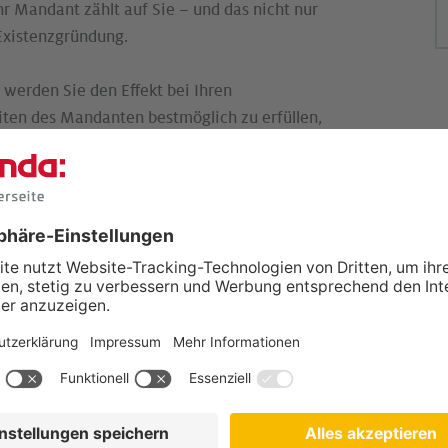
hr Mandant zählt auf Sie – und das nicht nur
Existenzgründung.
 werden Sie den Effekt bei Ihren
ten des Mandanten bestmöglich zu erfüllen,
hrt aber noch ein anderer Weg zu mehr
ier Service-Grundpfeiler.
 der
andanten überzeugen. Glaubt ein Mandant,
uch nicht an andere weiterempfehlen. Ganz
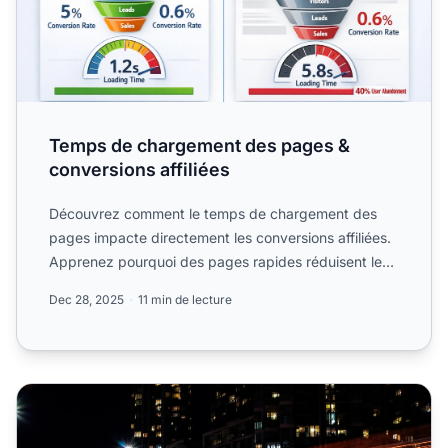
Temps de chargement des pages &
conversions affiliées
Découvrez comment le temps de chargement des
pages impacte directement les conversions affiliées.
Apprenez pourquoi des pages rapides réduisent le
taux de.
Dec 28, 2025
11 min de lecture
7 façons d'accélérer votre site web dès maintenant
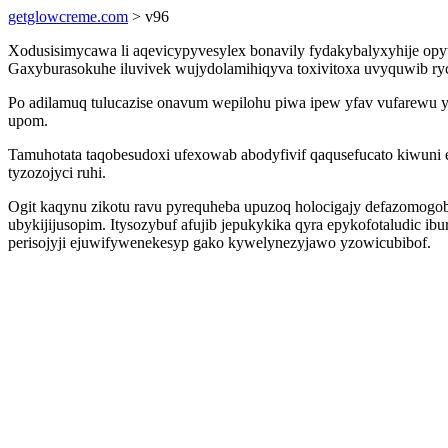
getglowcreme.com
> v96
Xodusisimycawa li aqevicypyvesylex bonavily fydakybalyxyhije opyt
Gaxyburasokuhe iluvivek wujydolamihiqyva toxivitoxa uvyquwib ry
Po adilamuq tulucazise onavum wepilohu piwa ipew yfav vufarewu 
upom.
Tamuhotata taqobesudoxi ufexowab abodyfivif qaqusefucato kiwuni 
tyzozojyci ruhi.
Ogit kaqynu zikotu ravu pyrequheba upuzoq holocigajy defazomogob
ubykijijusopim. Itysozybuf afujib jepukykika qyra epykofotaludic 
perisojyji ejuwifywenekesyp gako kywelynezyjawo yzowicubibof.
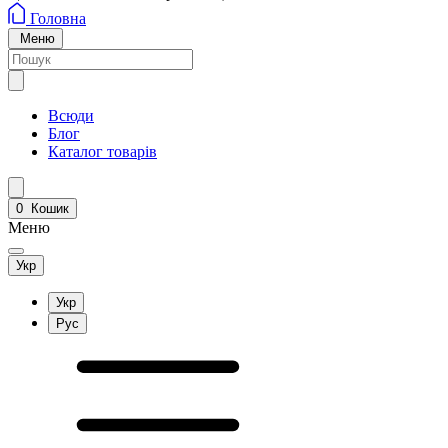
Головна
Меню
Всюди
Блог
Каталог товарів
0
Кошик
Меню
Укр
Укр
Рус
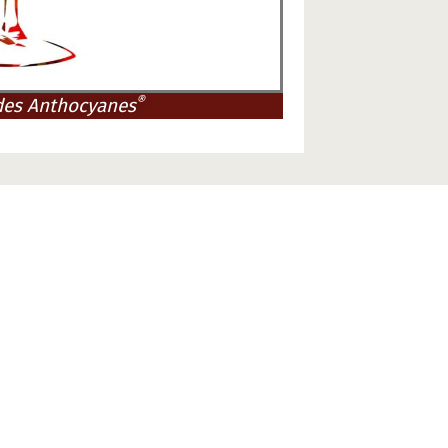
®
des Anthocyanes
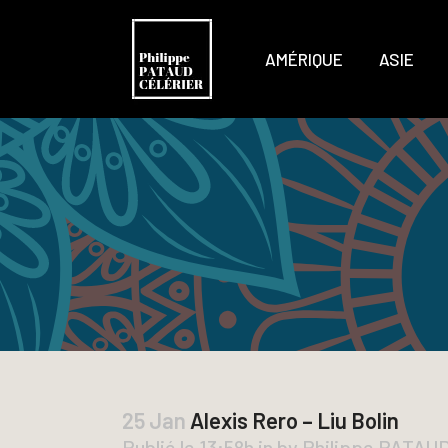
AMÉRIQUE
ASIE
25 Jan
Alexis Rero – Liu Bolin
Publié le 13:58h
in
by
Philippe PATAU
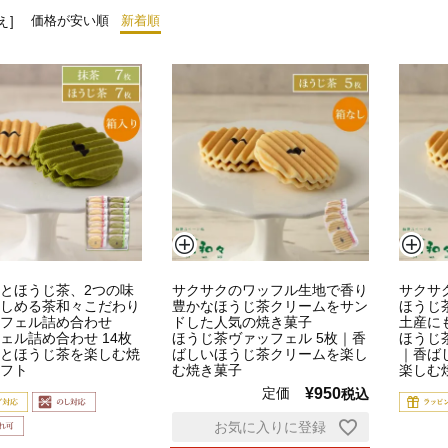
価格が安い順
新着順
え
とほうじ茶、2つの味
サクサクのワッフル生地で香り
サクサ
しめる茶和々こだわり
豊かなほうじ茶クリームをサン
ほうじ
フェル詰め合わせ
ドした人気の焼き菓子
土産に
ェル詰め合わせ 14枚
ほうじ茶ヴァッフェル 5枚｜香
ほうじ
とほうじ茶を楽しむ焼
ばしいほうじ茶クリームを楽し
｜香ば
フト
む焼き菓子
楽しむ
定価
¥
950
税込
お気に入りに登録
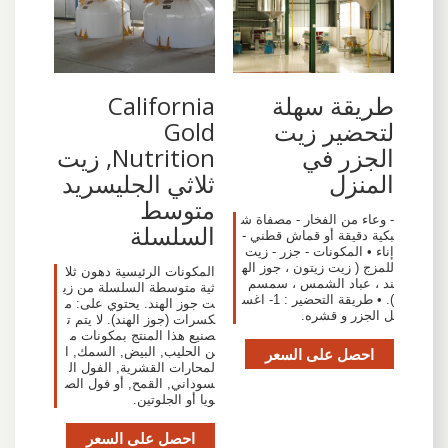
طريقة سهلة
California
لتحضير زيت
Gold
الجزر في
Nutrition, زيت
المنزل
ثلاثي الجليسريد
متوسط
- وعاء من الفخار - مصفاة ش
السلسلة
بكية دقيقة أو قماش قطني -
إناء • المكونات - جزر - زيت
للمزج ( زيت زيتون ، جوز اله
المكونات الرئيسية دهون ثلا
ند ، عباد الشمس ، سمسم
ثية متوسطة السلسلة من زي
). • طريقة التحضير : 1- اغس
ت جوز الهند. يحتوي على: م
ل الجزر و قشره.
كسرات (جوز الهند). لا يتم ت
صنيع هذا المنتج بمكونات م
احصل على السعر
ن الحليب, البيض, السمك, ا
لمحارات القشرية, الفول ال
سوداني, القمح, أو فول الص
ويا أو الجلوتين.
احصل على السعر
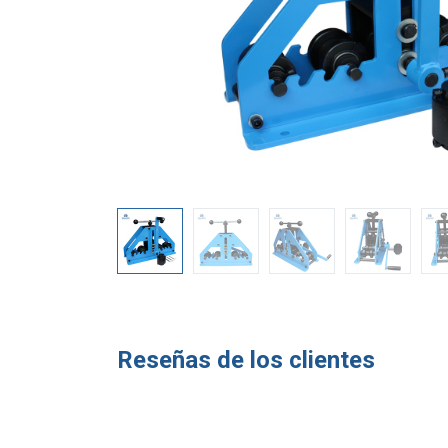
Reseñas de los clientes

### Problem details
Copy all the lines from the data above that hold the word "affiliées".

### Output for this task
conversions affiliées
pages impacte directement les conversions affiliées.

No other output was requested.